Im so torn /adv/
To keep it short, I have been dating a girl for almost 3.5 years (with two 6ish month break ups during that time). She just started talking to me again this past week. And we fucked a few times already too (i know, dumb).
Ive never cared so much for someone, and I know how badly she cares for me. She wants to be with me so bad. Half of me wants to get back with her, and I know if I do, I need to be all in and considering marriage within a year or so. The other half of me still wants to live life, go out with friends, meet new girls, and travel.
Im 25 years old, she is 23. The thought of not talking to her again is so hard, and thinking of her with someone else kills me inside. Fuck i just dont know what to do.
Any /adv/ would be awesome.
Jobs/education: I am college educated and have a good job for a large financial firm, I will be making $100k before 30 years old. She did cosmetology school, and works at a salon. It is a high end so she will probably clear $50k-$60k by the time she is 30.
We both have solid family structure in our lives. Her parents I know have talked about divorce in the past, but they seemed to have worked things out.
She is definitely not as motivated as I am, and a part of me wishes she was. But she still works hard. And i know she would do anything to make things work with me.
Clear your mind as much as you can, then throw the following sentences into the dark of your mind with some space between the 2:
>I will marry her.
>I will see the world.
It's called "hearing your heart". It's much like throwing a pebble into a river to see it make wave.
Your answer is in that wave.
Thanks for the info. Seems like you have your shit locked down pretty well, as does she. You both want different things right now. Hence the apart together apart together crap. You're still young OP. Don't push it right now. That being said, I think 3rd times the charm. If you two split again it's time to invest your attention elsewhere
Ive already broke her heart once, and seeing her hurt again would be so hard.

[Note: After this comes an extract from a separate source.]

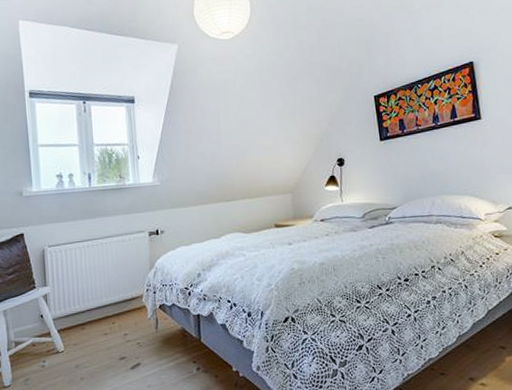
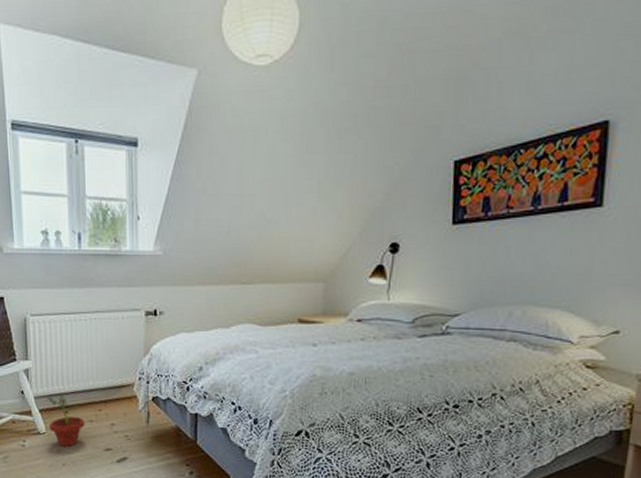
potted plant: none [65,314,100,361] -> present [47,395,85,447]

Im so afraid of getting too deep into it with her again, and feeling like Im missing out on going out with friends, meeting (and sleeping with) other girls, and doing whatever the fuck I want. Because if that happens I know I wont be happy and will want it to end, then the pain comes back for both of us.
Maybe I am just being immature. People have told me the desire to fuck other women never really goes away after you get married. So idk.

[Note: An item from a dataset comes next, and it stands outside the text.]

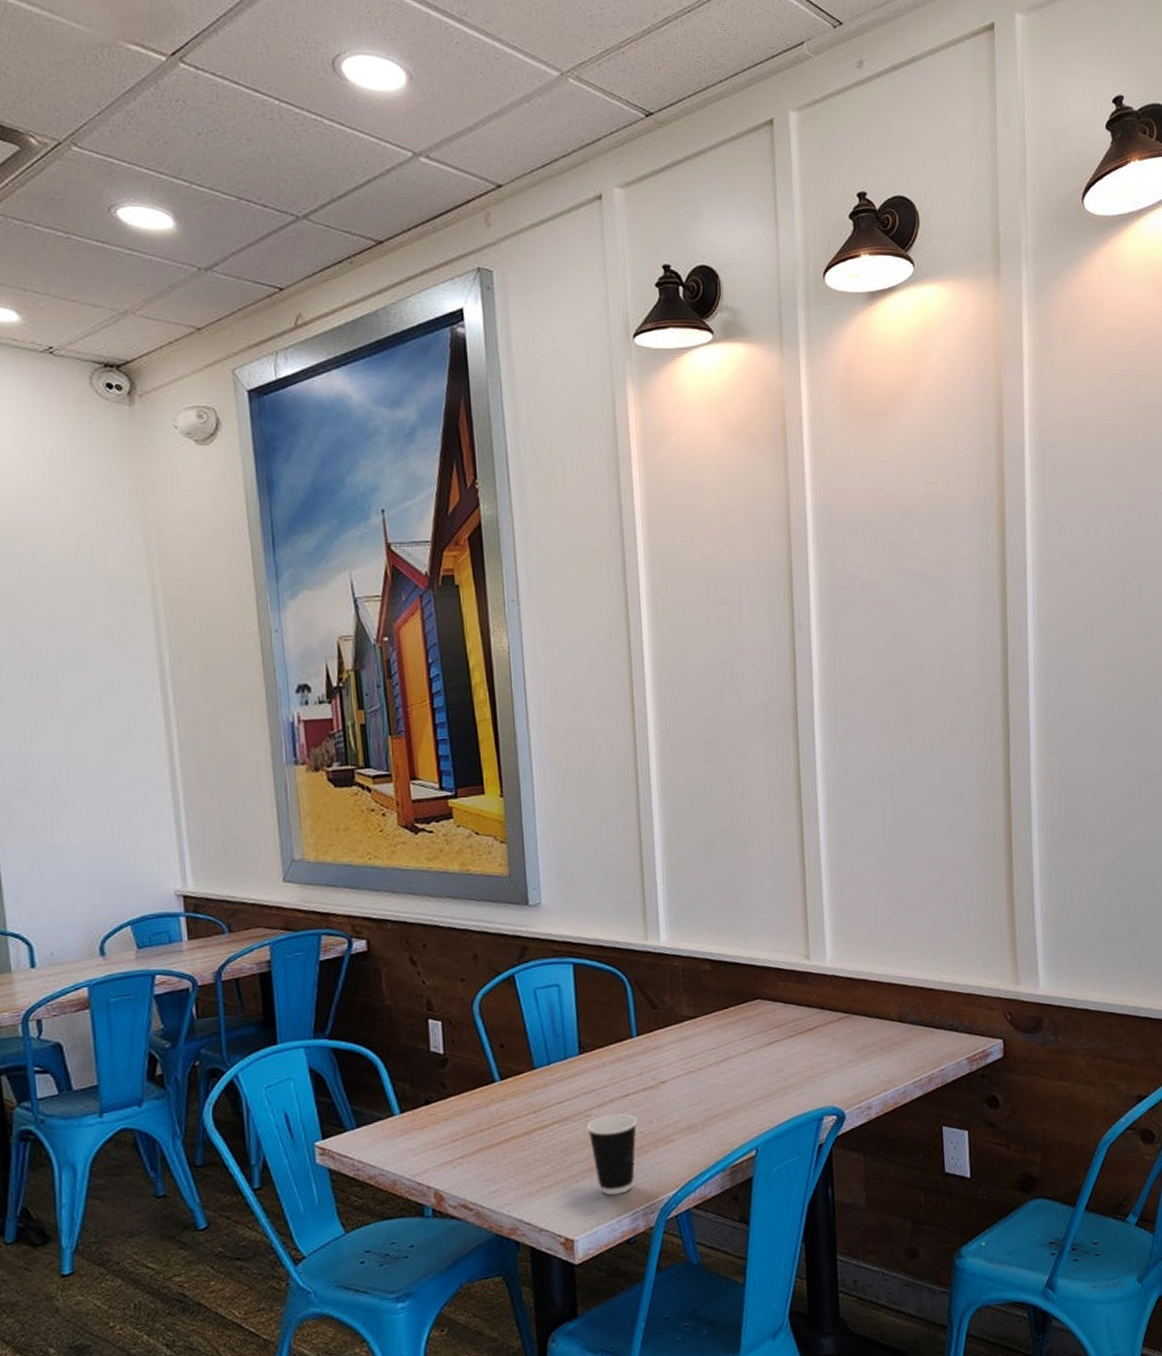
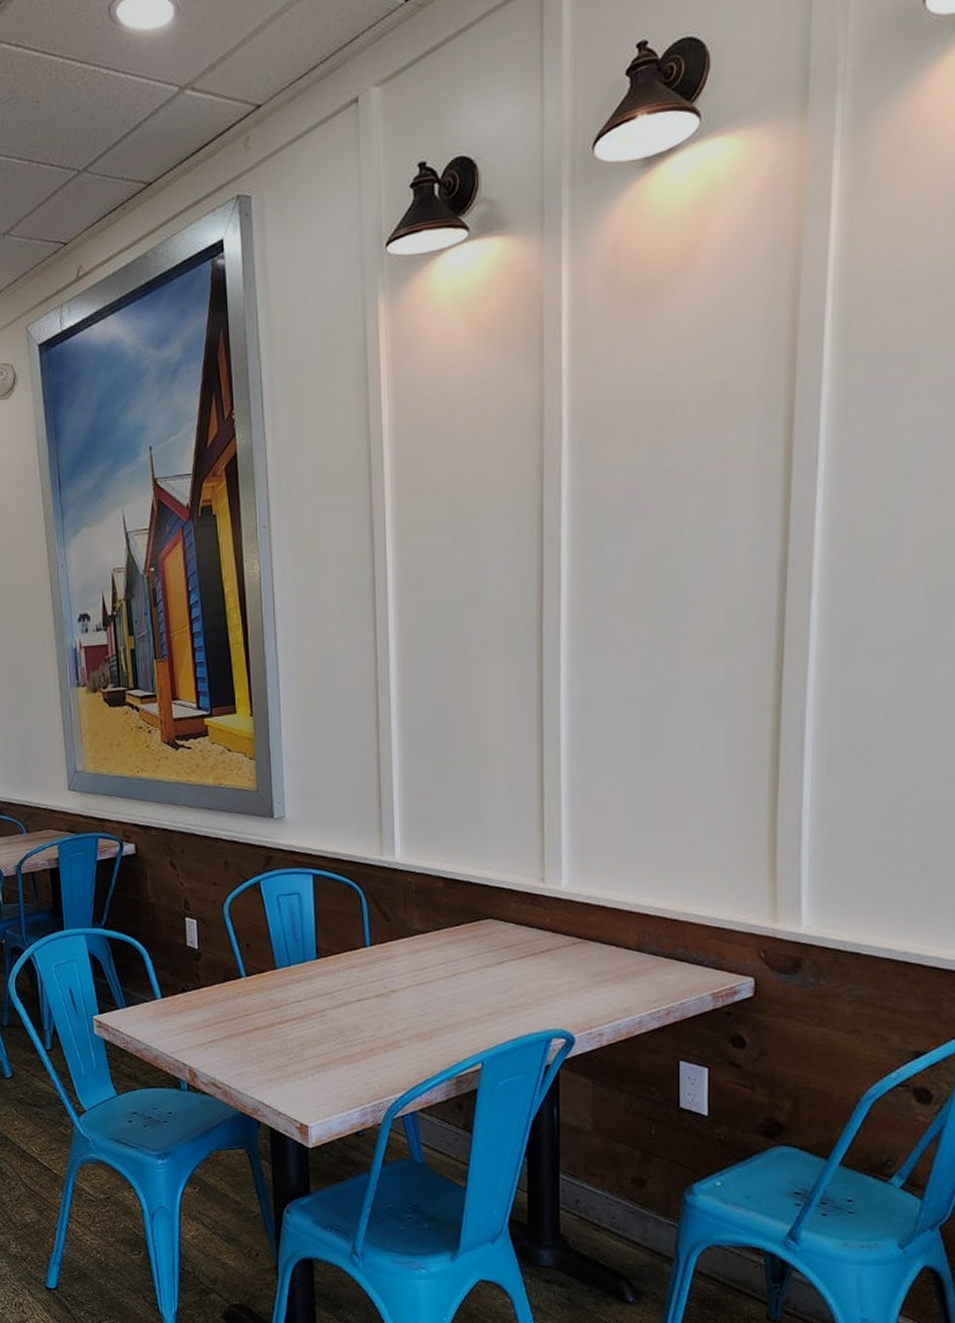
dixie cup: present [586,1113,638,1196] -> none [321,1016,369,1090]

Im also afraid I am never gonna find a girl who cares about me as much as this girl does.
First, nice double dubs.
Second, is all that your heart saying?
Because, I shit you not, the answer really is in there. You can feel what you reaaaally want and you'll know what to do from there.
Not that this is a huge deal, but she is the best sex I have ever had. I have slept with 15 girls in my life and she is by far the best.
Based on my last few posts, it probably makes me sound like Im some frat bro horn dog. But I just wanted to throw that detail out there as well. Maybe thats subconsciously playing into this.
Its kind of immature of you yeah...
You want to sleep with other girls which is fine and normal. You want to be with her as your partner and love her and want her in your life, but you want to have open relationship privileges. The thing is the thought of her enjoying going out with other guys and girls and fucking guys for her own pleasure makes you cringe.
You want her to be exclusive to you but you want to not be exclusive. It is selfish and immature. It is also not fair.
Come to grips with being exclusive and committed to her and her alone, or come to grips with her enjoying many dicks cumming inside of her.
Your choice but pick one and stop torturing the poor girl.
She's got you where she wants. She breaks up to fuck around while you cuck and you come back. Do by all means fuck her, but only if you can not fall in love. That girl's toxic.
This is the best advice you will get
If the se is fantastic then why the fuck would you want to fuck other women. People like you are so stupid. You'd rather waste your youth on a sea of pointless pussy and let the woman you love go? Fuck off and go fuck those ho's. It's worse with you because you ACTUALLY have the experience of having fucked a bunch of chicks. I have some sympathy for the guys who find themselves in a super serious relationship with the first girl they slept with, but you know what you're doing and you still have this idea like worthless whores are going to be better than building a live with a woman who you love who puts out and earns money.
Do her a favor and leave her forever.
I get that you don't want to have any regrets, but you've already had a lot of strange, and you can travel once you're married as long as you wait to have kids, I did.
You're meant to be single until you die. Go do that.